Saturday, September 11, 2010
Nightmare on Elm Street: The Real Killers Beneath California's Safe Suburban Streets
In the 1970s Californian's were terrified by what seemed like an endless array of serial killers busy breaking into their homes, or snatching their loved ones of streets. There was the Zodiac Killer, the Hillside Strangler, and the Trial Side Killer, the Sacramento Vampire, and no less than three Freeway Killers. All told more than 160 victims were killed by some 15 distinct serial killers (either acting alone or with accomplices). While the trend peaked in the 1980s, and like homicides generally has gone way down, the legacy of those "fear years" is California's massive prison population (more than 6x its levels in the 1970s) and chronically overcrowded prisons which threaten to bankrupt the state. Despite the crippling financial costs and the ongoing human rights crisis, any politician that seeks to release prisoners, or question the need to send so many away for so long, runs into a wall of fear that sees in any early release or effort to solve problems in the community another potential serial killer on the streets.
I believe this fear is anchored in the unquiet memories of the 1970s and 1980s. Those memories are unquiet largely because they continue to be fed by a media industry that has has been enriched by serial killer fantasies for decades, and a political class that is itself addicted governing through the fear of strangers produced by these "memories" (and easily transferred to immigrants, Muslims, or anyone else that seems different). That "stranger danger" complex was facilitated by another fact of California in the 1970s. Decades of efforts to build up the state's infrastructures had made California a gleaming technical powerhouse in the late 1970s when I moved there to go to college. With solid infrastructure and multiple engines of economic growth, Californians could afford to indulge in that most ancient and entertaining fear of the "bogey man." No more
The terrible fire ball that ripped through the San Francisco suburb of San Bruno on Thursday night this past week, killing at least four, and totally destroying dozens of nice suburban homes, was another reminder that California and all of America is today stalked by infrastructure failure. According to Adam Nogourney and Malia Wollan's reporting in the NYTimes, the gas pipes that exploded Thursday were probably installed in 1948. In much of the rest of nation, basic water and energy piping was laid in the early 20th or even late 19th century. After decades of pretending we were a technological leader, America is waking up to the fact that our decaying infrastructures are a danger to economic growth, and increasingly, to our lives. The failed levees of New Orleans, the bridge that collapsed in Minneapolis a couple of years ago, similar pipe explosions in New York, these are the serial killers of the 21st century.

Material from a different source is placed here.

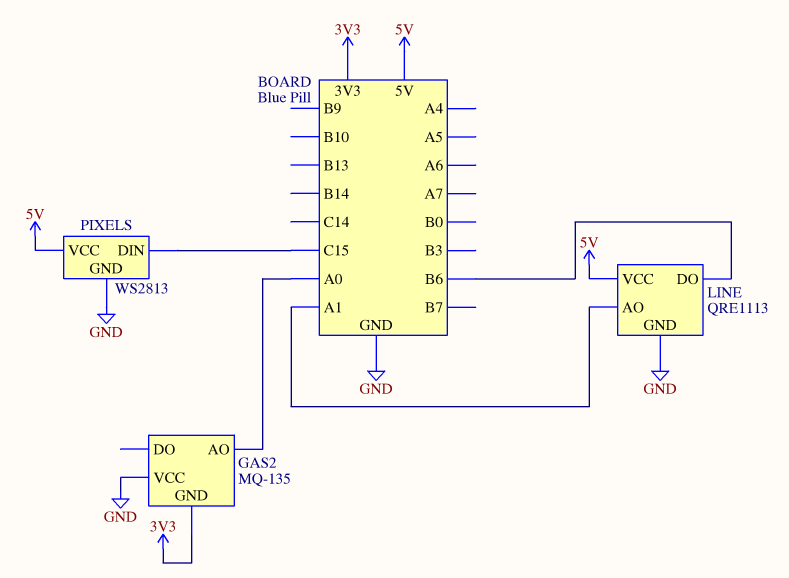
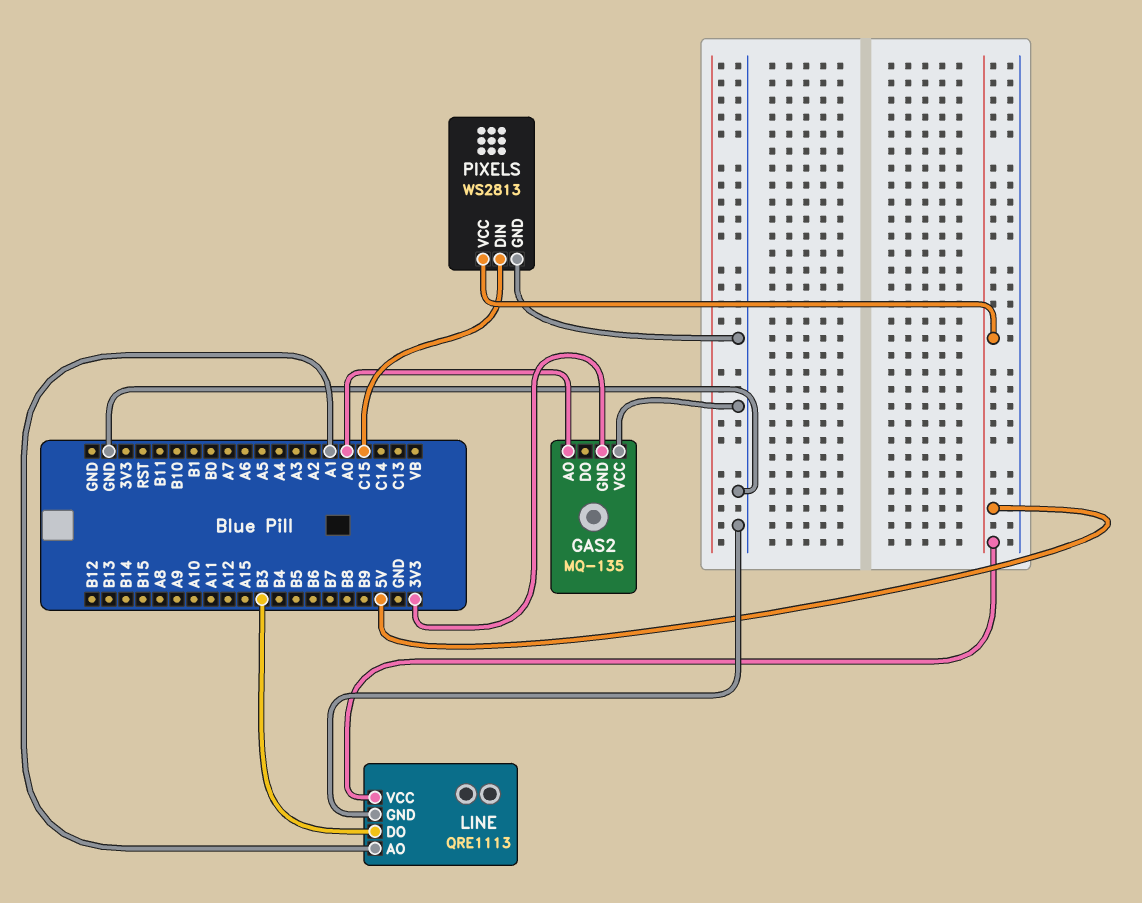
LINE pin DO: B6 -> B3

But Hollywood is unlikely to embrace infrastructure danger, not while they can keep trotting out versions of the Charles Manson to scare us. Nor is the current political generation, which learned to wield power by invoking fear of other people, likely to mobilize the population behind the need to redirect our public and private spending toward renewing our infrastructure. That is why President Obama's sporadic efforts to get the country focused on infrastructure investment are so important and so insufficient. His call in his speeches last week for an infrastructure bank to fund a new generation of public and private investment may have made good policy wonk sense, but it didn't grab Americans by their fear. He also missed his chance in New Orleans a couple of weeks ago to stand in front of the levees that failed in 2005 and tell Americans, these are the killers that could take your children away next week, next month, or next year. He should fly to San Bruno, and along with Governor Schwarzenegger--who has tried as well to raise the alarm about infrastructure during his terms in office--(perhaps made up for the occasion in his old Terminator make up) to stand in front of those obliterated houses and tell Americans that the nightmare of the future is here today.